This is the mail archive of the
binutils@sources.redhat.com
mailing list for the binutils project.
bfd/elf-m10300.c: odd code
- From: DJ Delorie <dj at redhat dot com>
- To: binutils at sources dot redhat dot com
- Date: Wed, 5 May 2004 13:57:35 -0400
- Subject: bfd/elf-m10300.c: odd code
In bfd/elf-m10300.c (mn10300_elf_relax_section) is code that looks,
in general, like this:
/* Look at each function defined in this section and
update info for that function. */
isymend = isymbuf + symtab_hdr->sh_info;
for (isym = isymbuf; isym < isymend; isym++)
{
...
}
symcount = (symtab_hdr->sh_size / sizeof (Elf32_External_Sym)
- symtab_hdr->sh_info);
hashes = elf_sym_hashes (input_bfd);
end_hashes = hashes + symcount;
for (; hashes < end_hashes; hashes++)
{
hash = (struct elf32_mn10300_link_hash_entry *) *hashes;
if ((hash->root.root.type == bfd_link_hash_defined
|| hash->root.root.type == bfd_link_hash_defweak)
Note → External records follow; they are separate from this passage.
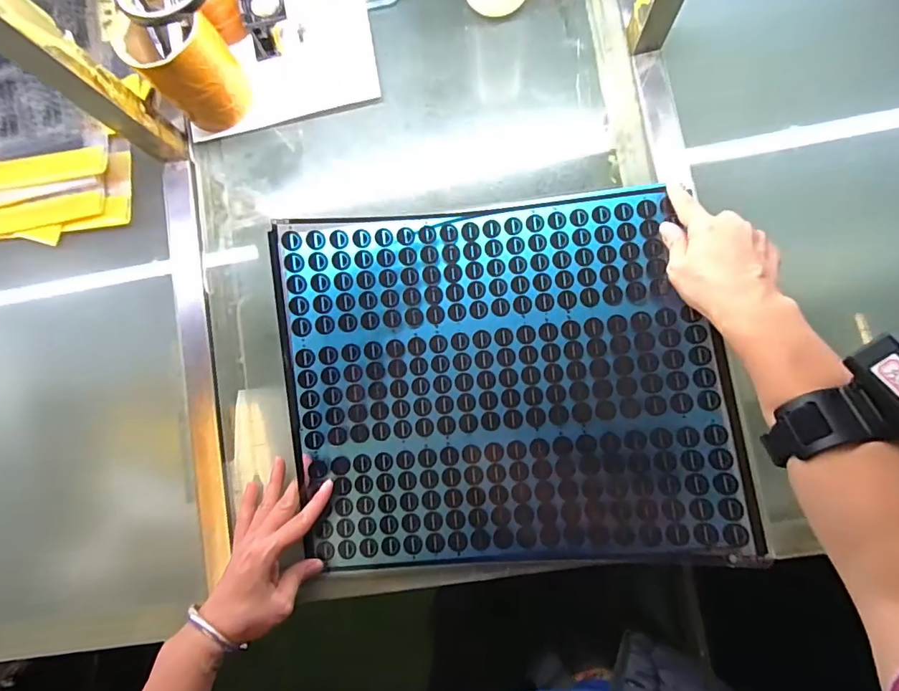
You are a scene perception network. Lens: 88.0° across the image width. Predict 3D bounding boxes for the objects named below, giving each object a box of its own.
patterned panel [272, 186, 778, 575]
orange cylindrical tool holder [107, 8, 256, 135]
[{"bbox_3d":[0.047,0.032,0.432,0.383,0.054,0.333,-6,86,5],"label":"patterned panel"},{"bbox_3d":[-0.255,-0.276,0.460,0.079,0.098,0.074,0,84,5],"label":"orange cylindrical tool holder"}]

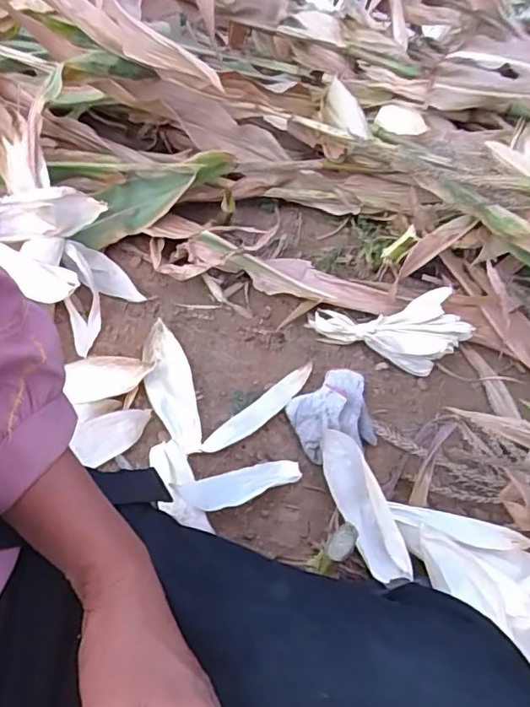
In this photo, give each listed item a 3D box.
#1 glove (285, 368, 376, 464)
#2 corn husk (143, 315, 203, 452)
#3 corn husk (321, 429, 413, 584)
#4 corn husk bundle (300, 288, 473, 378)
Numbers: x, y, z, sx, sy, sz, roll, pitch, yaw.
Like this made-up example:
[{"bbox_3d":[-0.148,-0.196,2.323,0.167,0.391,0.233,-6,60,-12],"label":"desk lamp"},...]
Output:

&& hash->root.root.u.def.section == section
&& ELF_ST_TYPE (isym->st_info) == STT_FUNC)
compute_function_info (input_bfd, hash,
(hash)->root.root.u.def.value,
contents);
}
A few things make me suspicious here:
1. isym is "left dangling" after the first loop, yet used in the
second loop.
2. isym is used inside the second loop, but nothing changes it (I
would have expected it to be tested outside the loop).
3. isym is not validated to ensure it points to valid memory.
#3 caused a segfault for me, which is why I noticed it. The sym array
was right at the end of memory, and the dangling sym was beyond EOM.
Is this code right? Is something non-obvious happening here?